Templates sit under modules/codegen/src/main/resources/templates/<language>/<framework>/, one tree per target, each file a .hbs named after the output it renders:

templates/
├── python/fastapi/   main.py, config.py, database.py, app/{redaction,pagination}.py,
│                     schemas/entity.py, routers/entity.py, services/entity.py
├── go/chi/           cmd/, internal/{models,handlers,auth}, migrations/
└── ts/express/       src/{index,app,config}.ts, src/{routes,services,schemas}/entity.ts,
                      src/middleware/{error,validate,auth}.ts

There is no JSON manifest. Each target's file list is Scala: TsTemplates and its Go and Python siblings load every .hbs by name into a typed record, so a missing or renamed template is a compile error, not a runtime surprise. The entity-named templates (routers/entity, services/entity, schemas/entity) render once per entity; the rest render once per service.

What a template renders against

The context is the IR with the convention engine's decisions folded in: every operation arrives carrying its endpoint (method, path, status), and an OperationContext precomputes what each file needs, the imports, the operations grouped by entity, the auth dependencies, so a template reads them directly rather than recomputing. The head of the FastAPI router template:

{{#each routerImports.stdlibImports}}
from {{this.module}} import {{join this.names ", "}}
{{/each}}
from fastapi import APIRouter{{#if routerImports.needsHttpException}}, HTTPException{{/if}}
{{#if routerImports.authDeps.length}}
from app.security import {{join routerImports.authDeps ", "}}
{{/if}}
router = APIRouter(tags=["{{snake_case entity.entityName}}"])

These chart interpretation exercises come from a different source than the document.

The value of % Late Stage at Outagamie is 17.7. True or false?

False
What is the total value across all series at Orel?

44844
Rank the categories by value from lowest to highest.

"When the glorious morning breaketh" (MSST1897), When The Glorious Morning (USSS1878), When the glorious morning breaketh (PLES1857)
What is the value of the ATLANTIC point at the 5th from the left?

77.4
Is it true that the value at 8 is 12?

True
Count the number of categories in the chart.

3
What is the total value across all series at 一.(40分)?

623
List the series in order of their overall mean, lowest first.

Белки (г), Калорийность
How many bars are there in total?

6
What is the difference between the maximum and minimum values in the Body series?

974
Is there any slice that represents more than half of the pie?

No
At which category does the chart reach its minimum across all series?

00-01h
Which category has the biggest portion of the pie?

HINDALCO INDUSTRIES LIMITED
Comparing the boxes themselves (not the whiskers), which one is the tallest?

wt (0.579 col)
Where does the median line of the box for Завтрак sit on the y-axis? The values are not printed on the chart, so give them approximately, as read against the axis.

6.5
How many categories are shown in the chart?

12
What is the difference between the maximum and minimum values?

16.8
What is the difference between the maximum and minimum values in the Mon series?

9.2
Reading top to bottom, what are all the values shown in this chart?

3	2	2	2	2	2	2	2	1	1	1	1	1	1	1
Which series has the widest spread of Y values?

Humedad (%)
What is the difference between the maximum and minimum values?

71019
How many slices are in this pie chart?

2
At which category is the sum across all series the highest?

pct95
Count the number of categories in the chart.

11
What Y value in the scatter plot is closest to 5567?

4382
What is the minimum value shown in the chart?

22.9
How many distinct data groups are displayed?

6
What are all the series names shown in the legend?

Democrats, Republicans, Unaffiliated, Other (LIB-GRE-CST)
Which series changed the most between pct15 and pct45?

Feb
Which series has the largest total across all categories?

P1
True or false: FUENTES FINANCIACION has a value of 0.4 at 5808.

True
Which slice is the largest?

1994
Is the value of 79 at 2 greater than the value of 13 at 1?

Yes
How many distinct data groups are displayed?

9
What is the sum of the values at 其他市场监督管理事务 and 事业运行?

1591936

Those decisions come from the convention engine once and feed every target, so a new convention rule changes one place and all three targets inherit it.

The synthesized kernel

When an operation is synthesized, its verified Dafny body is compiled and dropped in as a kernel rather than inlined into a template. DafnyKernel places the translated module, and the templates emit a thin adapter (dafnyKernel/adapter, plus a copy script on the TypeScript target) that converts between the kernel's types and the service's. How the body gets verified and compiled is the synthesis subsection; here it is just another file the service imports.

Keeping templates honest

Three gates catch template rot. Golden tests render each target for the canonical fixtures and diff against checked-in output, so any change that alters a byte gets reviewed. A compilation gate runs the generated project through the target's own tools, ruff and mypy, go build and go vet, tsc --noEmit. And the conformance suite runs the generated service against its spec. A template that emits code which does not lint, compile, or conform fails CI.